Bezos and company, however, dislike my pretensions of literary accomplishment. Check me out in Literature and Fiction, and I drop to #101,445. I get it. I'm no Franzen.
But I don't envy Franzen anyway. That's a negative, but I don't want to get into how many people, writers or not, that I do envy. There's more than one when we range amongst those folks who don't read, let alone write.
We could, if I were interested, start with those who win multi-millions in the lottery. I think that's a practical envy. I could be rich from the lottery without doing anything other than being a beneficiary of good luck. There'd be no need to write something of Franzen-caliber, or even Richard Selzer-caliber, who is a far better subject of envy than Franzen.

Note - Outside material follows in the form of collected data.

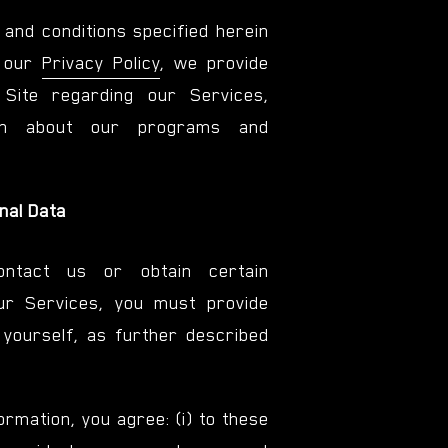
 and conditions specified herein
n our
Privacy Policy
, we provide
 Site regarding our Services,
tion about our programs and
onal Data
ntact us or obtain certain
ur Services, you must provide
yourself, as further described
ormation, you agree: (i) to these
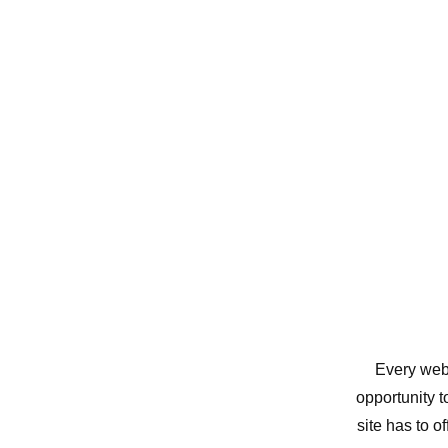
Every webs
opportunity 
site has to o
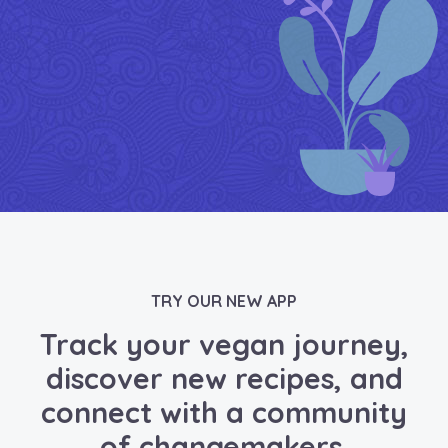
TRY OUR NEW APP
Track your vegan journey,
discover new recipes, and
connect with a community
of changemakers.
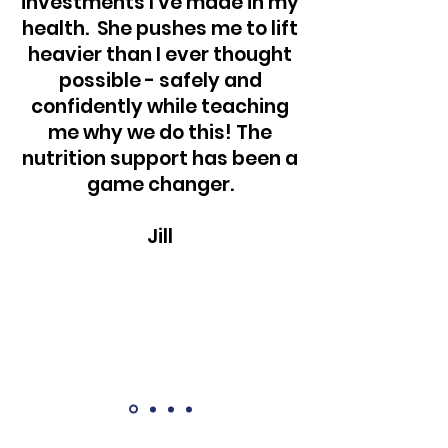
investments I've made in my
health. She pushes me to lift
heavier than I ever thought
possible - safely and
confidently while teaching
me why we do this! The
nutrition support has been a
game changer.
Jill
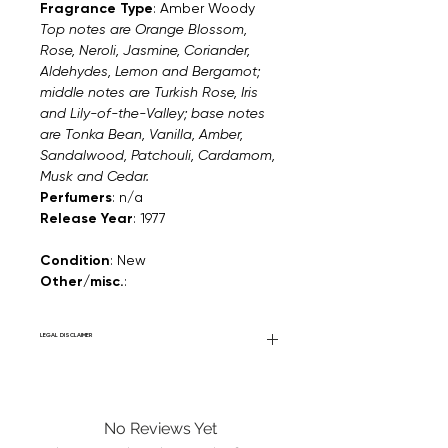
Fragrance Type
: Amber Woody
Top notes are Orange Blossom,
Rose, Neroli, Jasmine, Coriander,
Aldehydes, Lemon and Bergamot;
middle notes are Turkish Rose, Iris
and Lily-of-the-Valley; base notes
are Tonka Bean, Vanilla, Amber,
Sandalwood, Patchouli, Cardamom,
Musk and Cedar.
Perfumers
: n/a
Release Year
: 1977
Condition
: New
Other/misc.
:
LEGAL DISCLAIMER
Fourier Fragrances is in no way affiliated
with this brand or any other name brand
found on FourierFragrances.com. All listed
No Reviews Yet
products are 100% authentic. We do not
sell fakes, imitations, or knock-offs. We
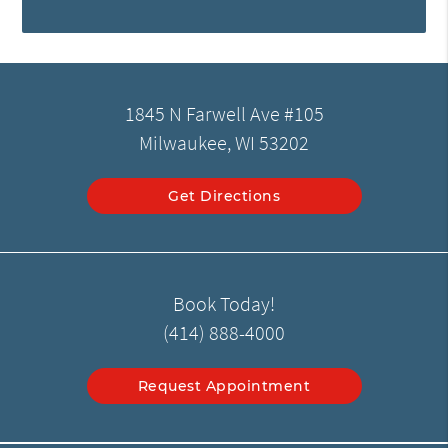
1845 N Farwell Ave #105
Milwaukee, WI 53202
Get Directions
Book Today!
(414) 888-4000
Request Appointment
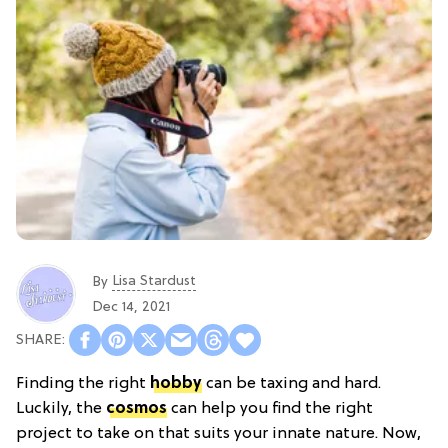
Lisa Stardust
By
Dec 14, 2021
Finding the right
hobby
can be taxing and hard.
Luckily, the
cosmos
can help you find the right
project to take on that suits your innate nature. Now,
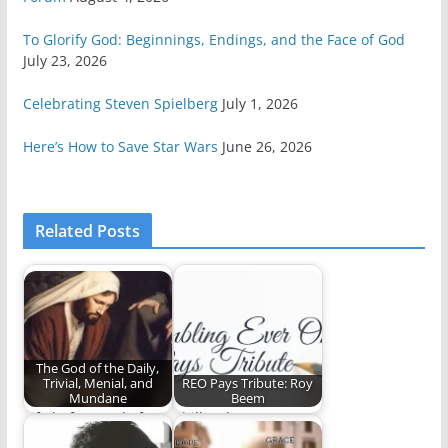
To Glorify God: Beginnings, Endings, and the Face of God
July 23, 2026
Celebrating Steven Spielberg
July 1, 2026
Here’s How to Save Star Wars
June 26, 2026
Related Posts
The God of the Daily,
Trivial, Menial, and
REO Pays Tribute: Roy
Mundane
Beem
Life before and after
Phill Lytle pays
the big events
tribute to Roy Beem.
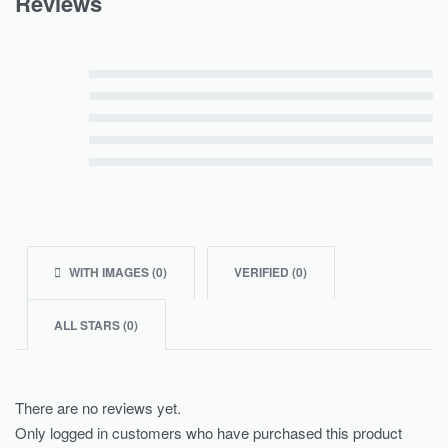
Reviews
Rated
5
out of 5
Rated
4
out of 5
Rated
3
out of 5
Rated
2
out of 5
Rated
1
out of 5
WITH IMAGES (
0
)
VERIFIED (
0
)
ALL STARS (
0
)
There are no reviews yet.
Only logged in customers who have purchased this product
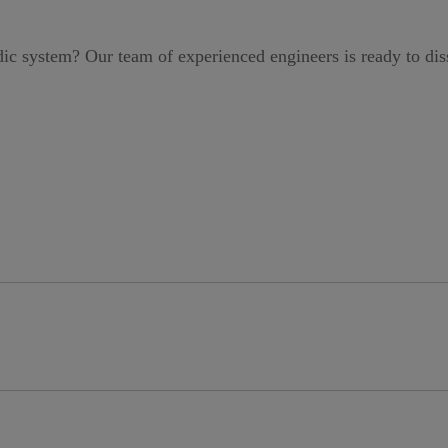
idic system?
Our team of experienced engineers is ready to di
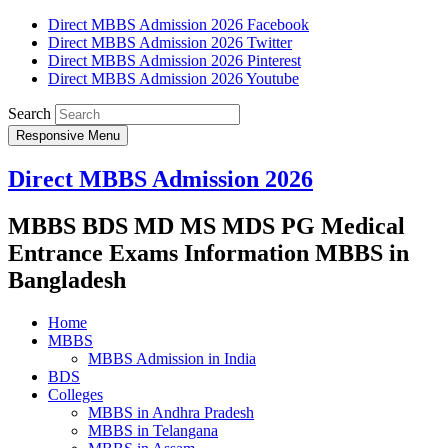
Direct MBBS Admission 2026 Facebook
Direct MBBS Admission 2026 Twitter
Direct MBBS Admission 2026 Pinterest
Direct MBBS Admission 2026 Youtube
Search
Responsive Menu
Direct MBBS Admission 2026
MBBS BDS MD MS MDS PG Medical
Entrance Exams Information MBBS in
Bangladesh
Home
MBBS
MBBS Admission in India
BDS
Colleges
MBBS in Andhra Pradesh
MBBS in Telangana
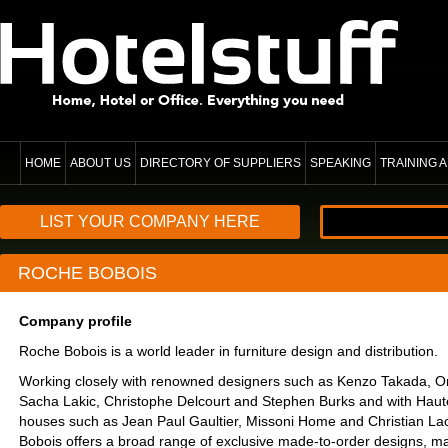
HOME
ABOUT US
DIRECTORY OF SUPPLIERS
SPEAKING
TRAINING
LIST YOUR COMPANY HERE
ROCHE BOBOIS
Company profile
Roche Bobois is a world leader in furniture design and distribution.
Working closely with renowned designers such as Kenzo Takada, Or
Sacha Lakic, Christophe Delcourt and Stephen Burks and with Haut
houses such as Jean Paul Gaultier, Missoni Home and Christian La
Bobois offers a broad range of exclusive made-to-order designs, ma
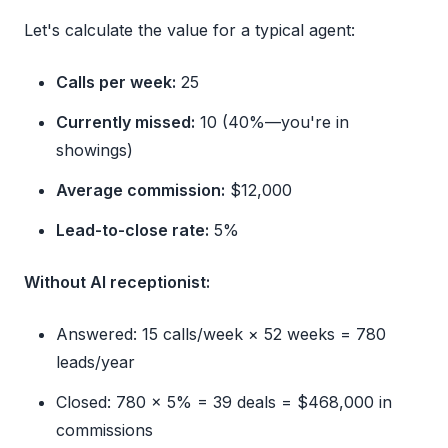
Let's calculate the value for a typical agent:
Calls per week:
25
Currently missed:
10 (40%—you're in
showings)
Average commission:
$12,000
Lead-to-close rate:
5%
Without AI receptionist:
Answered: 15 calls/week × 52 weeks = 780
leads/year
Closed: 780 × 5% = 39 deals = $468,000 in
commissions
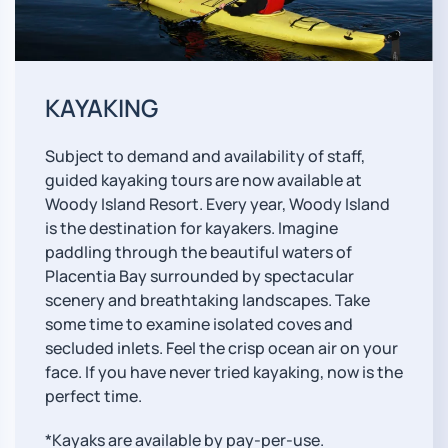
KAYAKING
Subject to demand and availability of staff,
guided kayaking tours are now available at
Woody Island Resort. Every year, Woody Island
is the destination for kayakers. Imagine
paddling through the beautiful waters of
Placentia Bay surrounded by spectacular
scenery and breathtaking landscapes. Take
some time to examine isolated coves and
secluded inlets. Feel the crisp ocean air on your
face. If you have never tried kayaking, now is the
perfect time.
*Kayaks are available by pay-per-use.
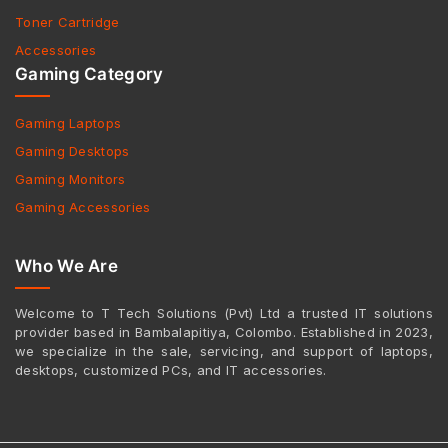
Toner Cartridge
Accessories
Gaming Category
Gaming Laptops
Gaming Desktops
Gaming Monitors
Gaming Accessories
Who We Are
Welcome to T Tech Solutions (Pvt) Ltd a trusted IT solutions
provider based in Bambalapitiya, Colombo. Established in 2023,
we specialize in the sale, servicing, and support of laptops,
desktops, customized PCs, and IT accessories.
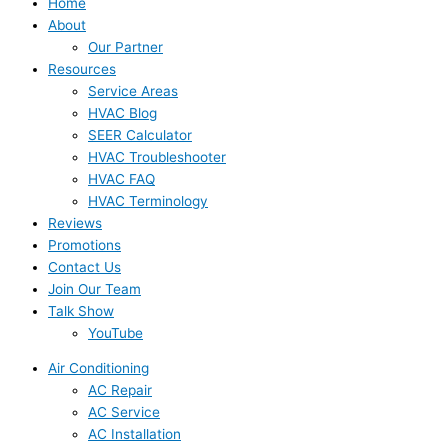
Home
About
Our Partner
Resources
Service Areas
HVAC Blog
SEER Calculator
HVAC Troubleshooter
HVAC FAQ
HVAC Terminology
Reviews
Promotions
Contact Us
Join Our Team
Talk Show
YouTube
Air Conditioning
AC Repair
AC Service
AC Installation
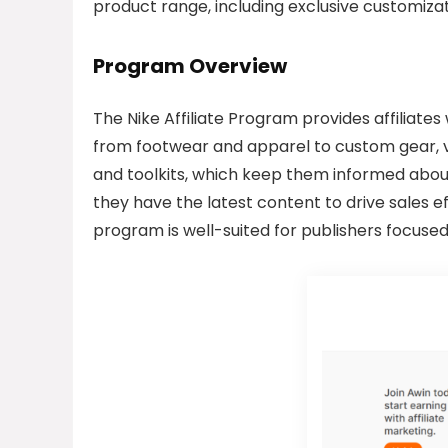
product range, including exclusive customizat
Program Overview
The Nike Affiliate Program provides affiliate
from footwear and apparel to custom gear, vi
and toolkits, which keep them informed abo
they have the latest content to drive sales e
program is well-suited for publishers focused 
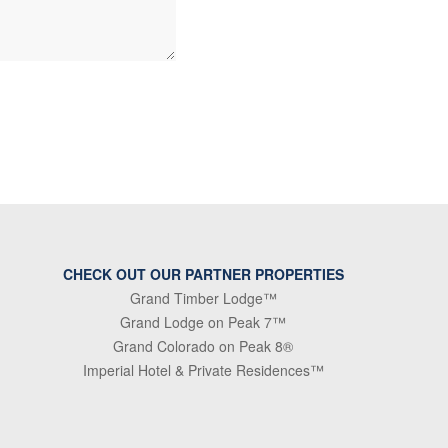
CHECK OUT OUR PARTNER PROPERTIES
Grand Timber Lodge™
Grand Lodge on Peak 7™
Grand Colorado on Peak 8®
Imperial Hotel & Private Residences™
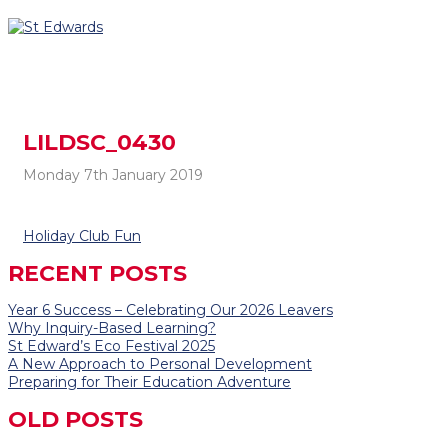
LILDSC_0430
Monday 7th January 2019
Post
Holiday Club Fun
navigation
RECENT POSTS
Year 6 Success – Celebrating Our 2026 Leavers
Why Inquiry-Based Learning?
St Edward’s Eco Festival 2025
A New Approach to Personal Development
Preparing for Their Education Adventure
OLD POSTS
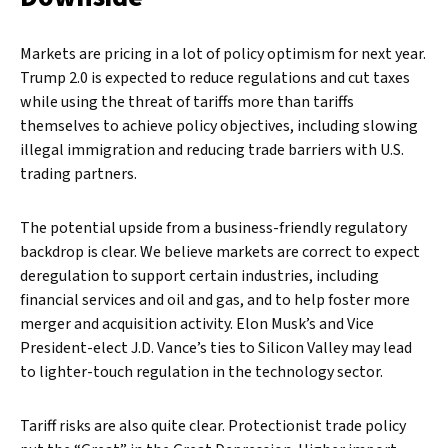
Markets are pricing in a lot of policy optimism for next year.
Trump 2.0 is expected to reduce regulations and cut taxes
while using the threat of tariffs more than tariffs
themselves to achieve policy objectives, including slowing
illegal immigration and reducing trade barriers with U.S.
trading partners.
The potential upside from a business-friendly regulatory
backdrop is clear. We believe markets are correct to expect
deregulation to support certain industries, including
financial services and oil and gas, and to help foster more
merger and acquisition activity. Elon Musk’s and Vice
President-elect J.D. Vance’s ties to Silicon Valley may lead
to lighter-touch regulation in the technology sector.
Tariff risks are also quite clear. Protectionist trade policy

The lottery: wealth without work or accomplishment. What can be more enviable than that? Good health, I suppose. A happy marriage, sure. Accomplished, appreciative off-spring, of course.
But with lottery-wealth I could be more me without doing anything, even writing a book. I bet even Franzen wants to win the lottery. Think of the angst. The ethical quandaries. What material!
I am wily enough to know that envy can be good, even though the dude who thought up the Seven Deadly Sins found a slot for it on his list. It can be a spur to better oneself, if nothing else. But envy of author rankings is one more brick in the wall of neuroses I must climb each day to get out of my head. I don't need it. Do you realize Bezos and boys are so ... so manipulative as to update the rankings hourly?
Do I need another website to check every hour?* No. I get up, make sure there's nothing urgent in the email. Then I read The New York Times, Slate, Buzzfeed, Facebook, Daily Beast, Reuters, BBC America, and it's 9am, and time to do something useful. I don't need to be ranked, thank you. I am quite satisfied to be among the ten thousand most interesting crips you know.
*In the time it took to write this silly little blog post, my Author Ranking fell from 9,151 to 34,072. Explain that, Bezos!